Architecture Overview

Module Structure

llm-core                    Core abstractions (Tokenizer, InferenceRuntime, ModelRegistry)
llm-agent                   Chat templates, tool calling, AgentLoop, ChatSession
llm-inference/
  llama/                    LLaMA/Qwen network definition and weight loading
  apertus/                  Apertus network definition and weight loading
  gemma/                    Gemma runtime and weight loading
  bert/                     BERT network definition
  voxtral/                  Voxtral TTS runtimes
llm-runtime/
  kllama/                   LLaMA/Qwen CPU runtime, attention backend, tokenizer
  kqwen/                    Qwen-specific runner CLI
  kgemma/                   Gemma runner CLI
  kapertus/                 Apertus runner CLI
llm-apps/
  skainet-cli/              Unified CLI (auto-detects architecture)
  kllama-cli/               LLaMA-specific CLI
  kapertus-cli/             Apertus-specific CLI
  kbert-cli/                BERT CLI
  kvoxtral-cli/             Voxtral TTS CLI
llm-performance/            Benchmarking module

Dependency Graph

Key Interfaces

InferenceRuntime<T>: Minimal inference contract: forward(tokenId): Tensor and reset().
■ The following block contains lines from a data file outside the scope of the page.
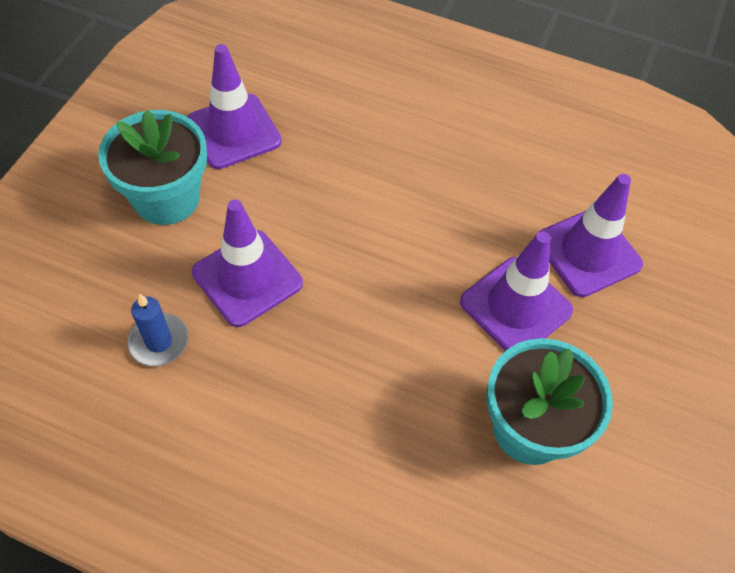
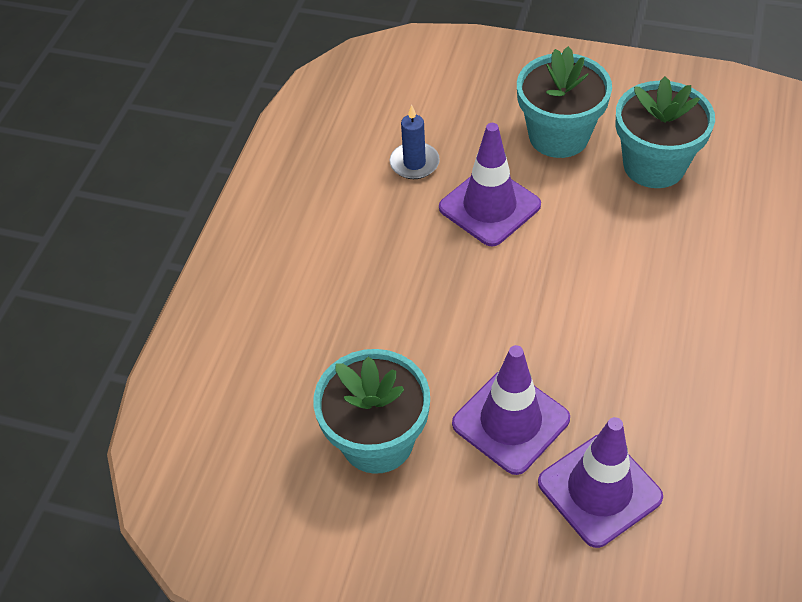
camera: 90 degrees right, 5 degrees down
(234, 131) = (654, 165): purple traffic cone -> turquoise flower pot

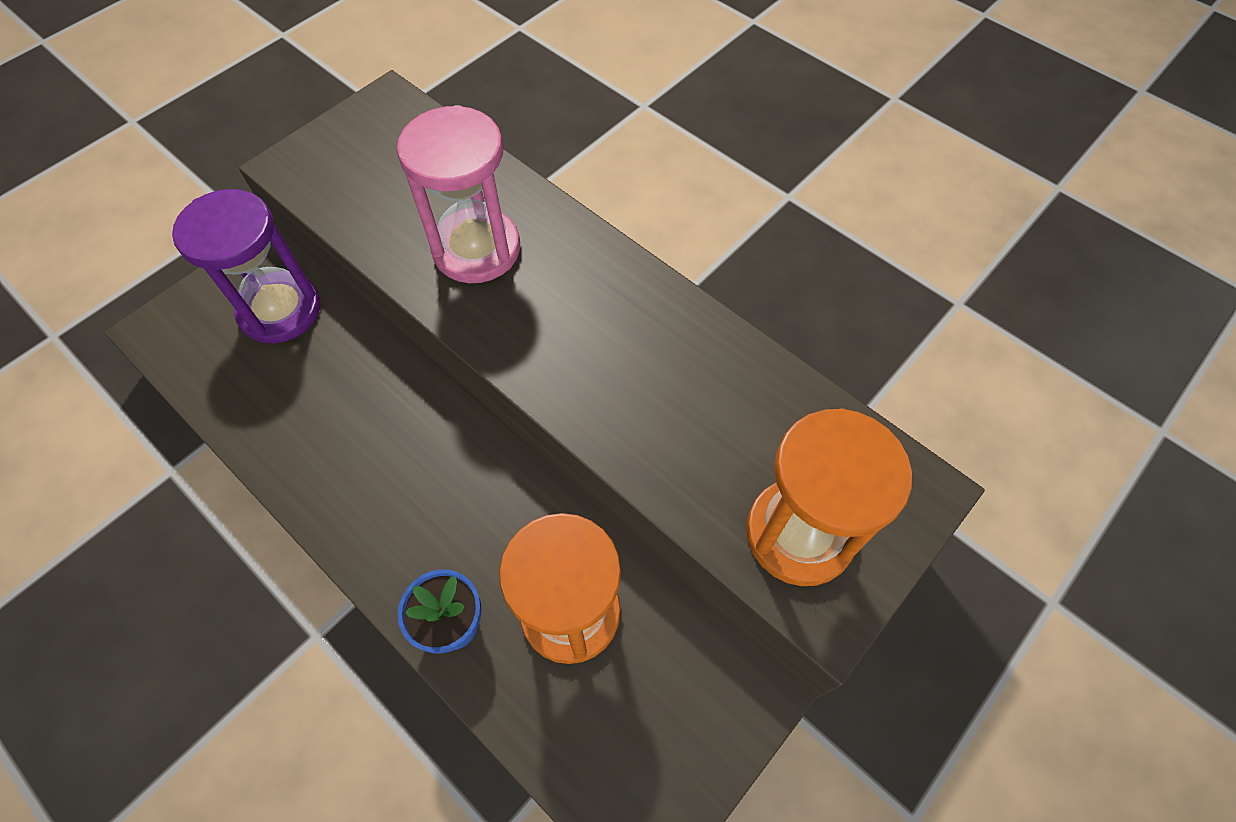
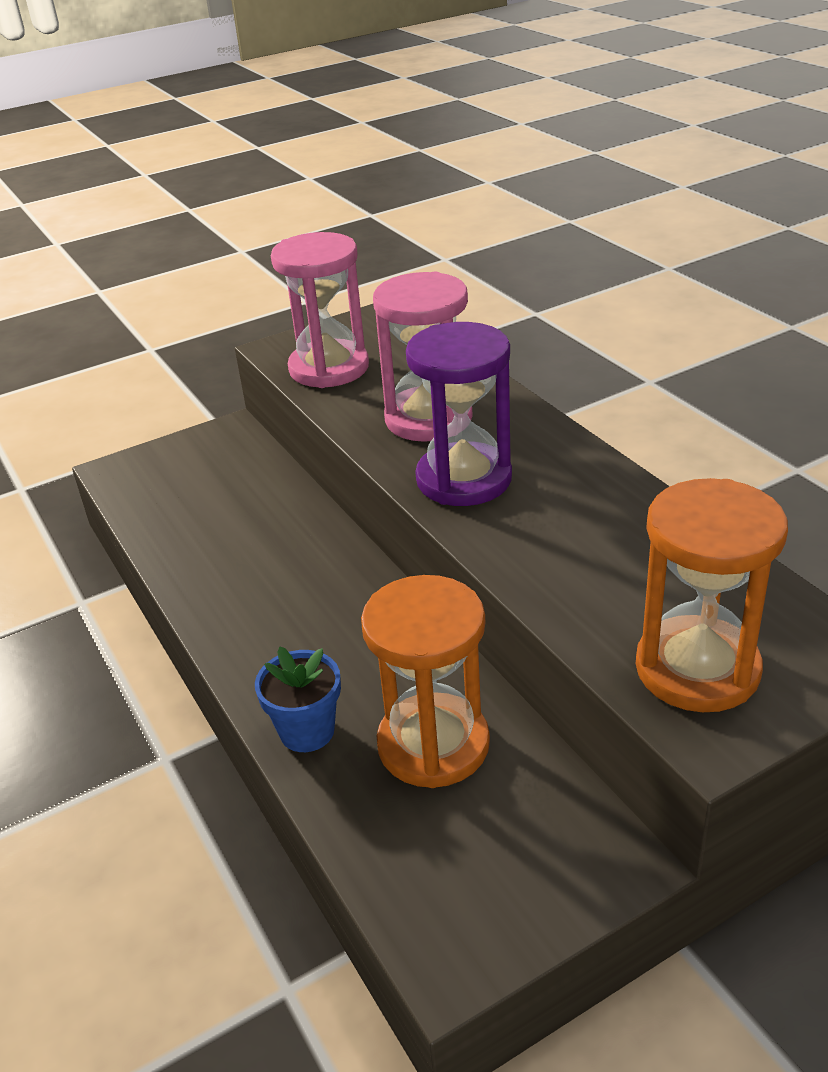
camera: 20 degrees right, 25 degrees down
(280, 310) = (231, 470): purple hourglass -> purple hourglass (464, 479)
(352, 188) = (329, 368): none -> pink hourglass

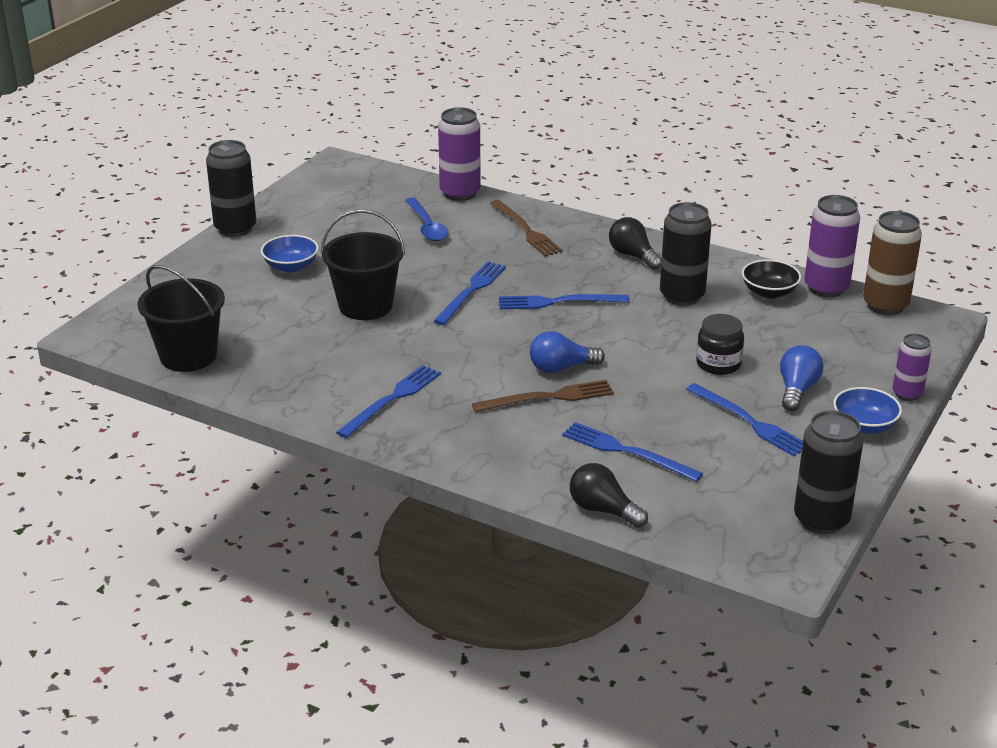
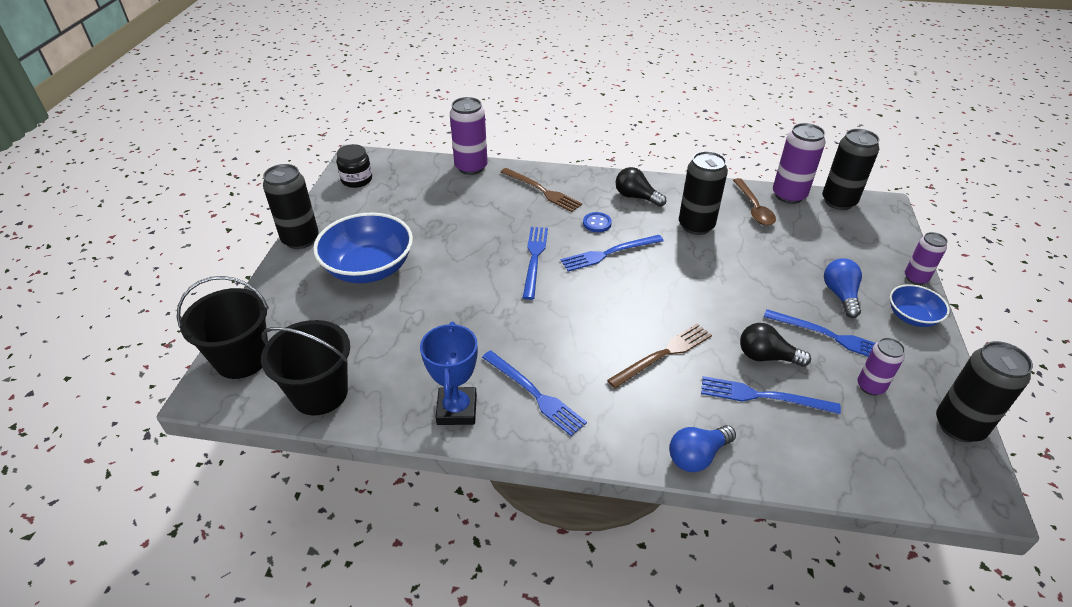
camera: 20 degrees left, 10 degrees up
(291, 266) = (369, 268): blue bowl -> blue bowl, size x1.87
(308, 395) = (457, 409): none -> blue trophy
(365, 306) = (455, 295): black bucket -> black bucket (242, 359)
(392, 399) = (534, 394): blue fork -> blue fork turned 120 degrees clockwise
(427, 227) = (463, 203): blue spoon -> none
(561, 368) = (653, 319): blue light bulb -> blue light bulb (697, 456)
(566, 272) = (597, 223): none -> blue button
(603, 510) = (790, 471): black light bulb -> black light bulb (766, 357)
(718, 364) = (767, 284): black jar -> black jar (357, 180)
(753, 469) = (870, 386): none -> purple can
(769, 292) = (754, 208): black bowl -> brown spoon
(885, 305) = (838, 201): brown can -> black can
All model runtimes implement this.
Tokenizer: Encode/decode text with eosTokenId, bosTokenId, vocabSize. Implementations: GGUFTokenizer, HuggingFaceBPETokenizer, TekkenTokenizerAdapter.
ChatTemplate: Format conversation messages into prompt strings and parse tool calls from output. Implementations: QwenChatTemplate, Llama3ChatTemplate, GemmaChatTemplate, ChatMLTemplate.
DecoderRuntime<T>: Template method base class for decoder-only transformers. Provides shared forward(), generate(), sample() logic.
AttentionBackend<T>: Pluggable attention computation with KV cache. Implementations: CpuAttentionBackend, GpuAttentionBackend.